Plusieurs fois par année, le Club social de « SFL », qui est géré par des représentants des employés, organise des sorties collectives en famille et autres activités sociales — ski alpin, méchoui, soirée « gaming« , etc. Le 20 avril dernier, c’était le Temps des sucres, ce moment particulier de l’année où les températures jouent le yoyo autour du point de congélation.

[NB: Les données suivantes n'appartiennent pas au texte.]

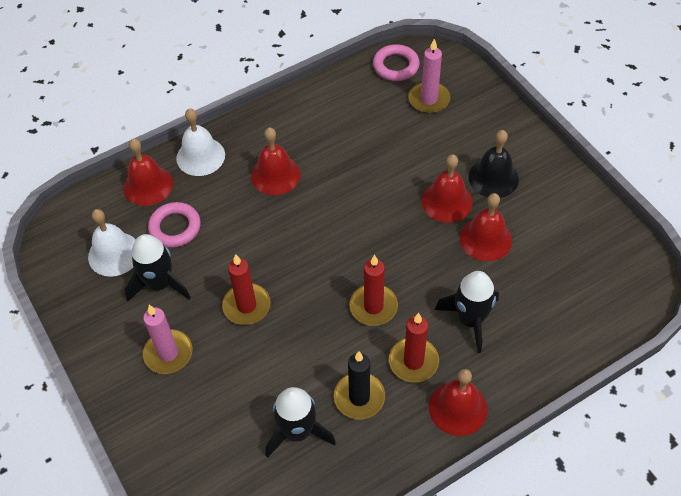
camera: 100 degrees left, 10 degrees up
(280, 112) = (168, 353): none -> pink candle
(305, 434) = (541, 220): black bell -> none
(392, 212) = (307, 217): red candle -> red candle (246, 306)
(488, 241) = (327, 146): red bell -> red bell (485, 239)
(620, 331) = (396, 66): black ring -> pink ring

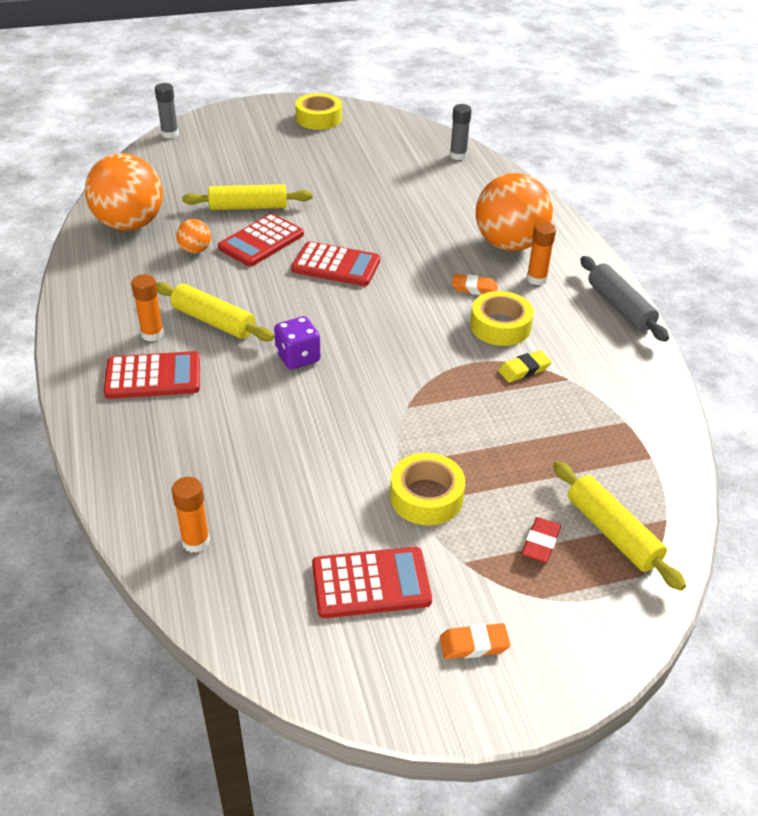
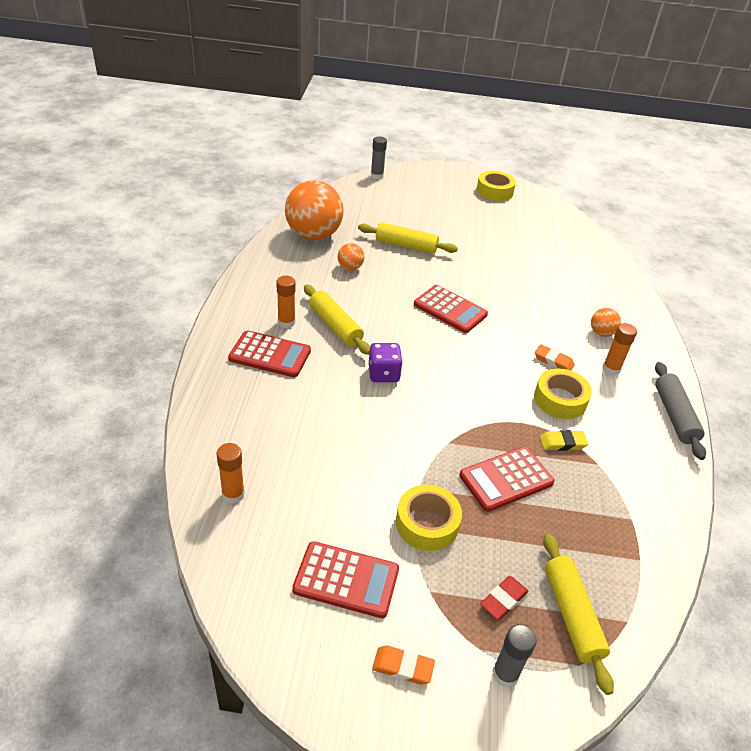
camera: 20 degrees right, 0 degrees up
(261, 241) = (402, 274): red calculator -> red calculator (506, 479)
(458, 155) = (593, 248): grey glue stick -> grey glue stick (505, 674)
(509, 244) = (601, 333): orange ball -> orange ball, size x0.44

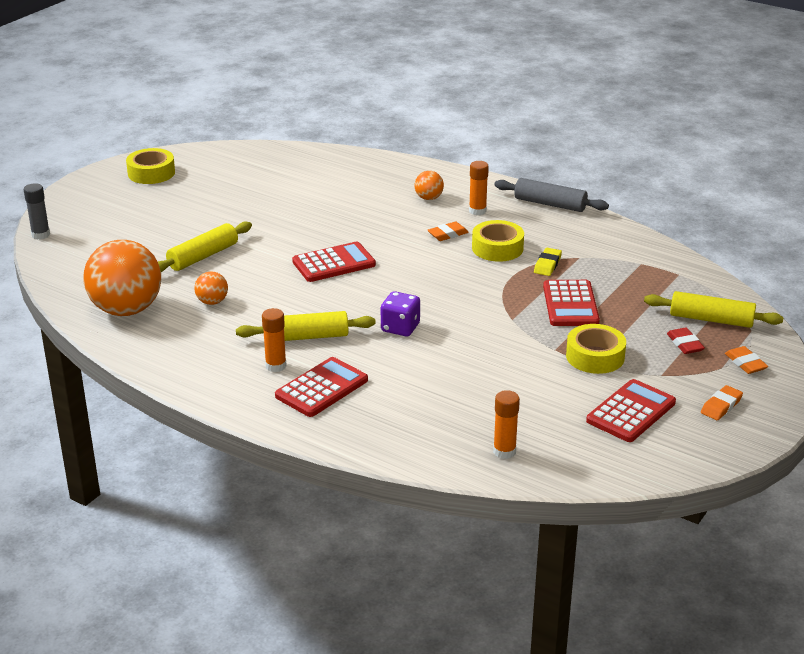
camera: 60 degrees left, 10 degrees down
(505, 674) = (745, 363): grey glue stick -> orange eraser

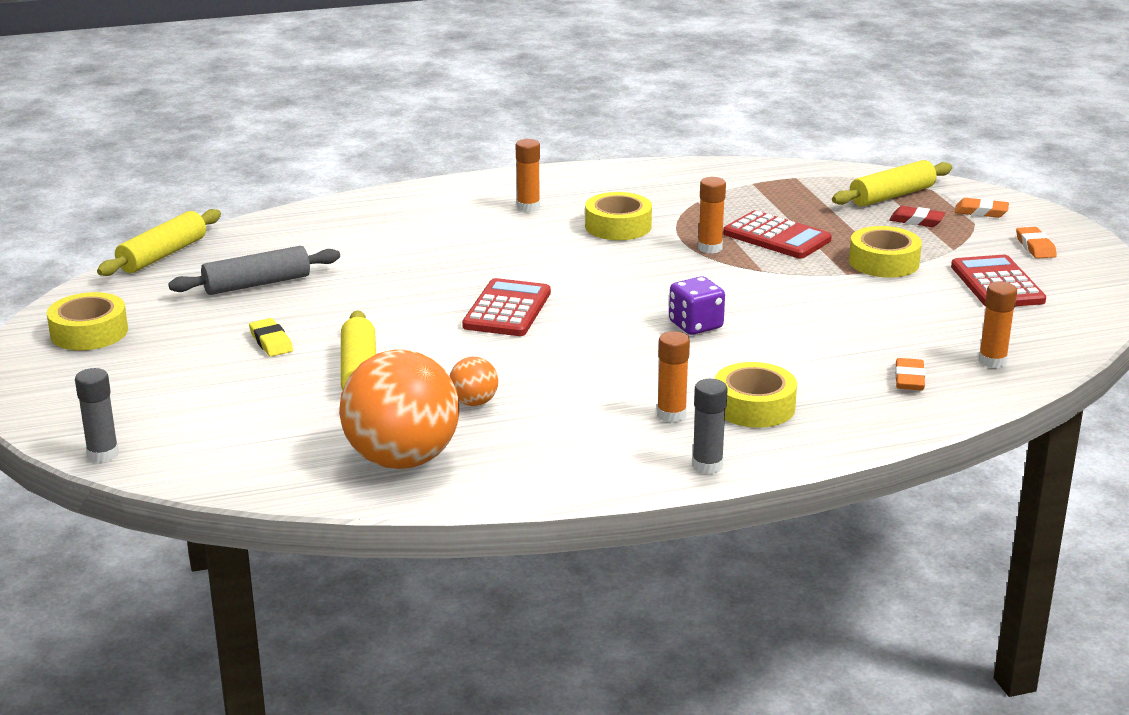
camera: 50 degrees left, 5 degrees down
(230, 401) = (707, 466): none -> grey glue stick
(306, 337) = (637, 378): yellow rolling pin -> yellow rolling pin (162, 255)
(322, 388) = (754, 406): red calculator -> yellow tape
(429, 198) = (458, 217): orange ball -> none
(448, 234) = (549, 236): orange eraser -> orange eraser (909, 379)
(515, 289) = (710, 248): none -> orange glue stick
(547, 265) = (688, 218): yellow eraser -> yellow eraser (271, 342)
(550, 204) = (576, 174): grey rolling pin -> grey rolling pin (257, 284)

Depuis des siècles, au Québec, c’est le moment de l’année où les propriétaires de boisés feuillus « entaillent » les érables afin d’en recueillir une eau, ou sève brute, qui est ensuite raffinée en sirop d’érable par évaporation. Il était alors de tradition de se réunir dans les érablières afin de déguster les plats hautement caloriques du terroir (tourtières, fèves au lards, ragoût de boulettes, omelettes, saucisses, etc.), abondamment arrosés de sirop d’érable, au son entraînant du violon.

Aujourd’hui, un exploitant d’érablière exerce le métier d’acériculteur. L’industrie québécoise de l’acériculture a produit l’an dernier près de 100 millions de livres de sirop d’érable, soit 90% de la production canadienne ou les trois quarts de la production du Canada et des USA réunis (source: Portrait 2012 de l’industrie acéricole, MAPAQ (PDF, 170,63 ko).

Le temps passe, la technologie progresse, mais les traditions restent, se développent et se propagent de génération en génération et de québécois « pure laine » en nouvel immigrant. Parmi les « SFLiens » et leurs familles qui étaient là, plusieurs découvraient d’ailleurs la cabane à sucre pour la toute première fois!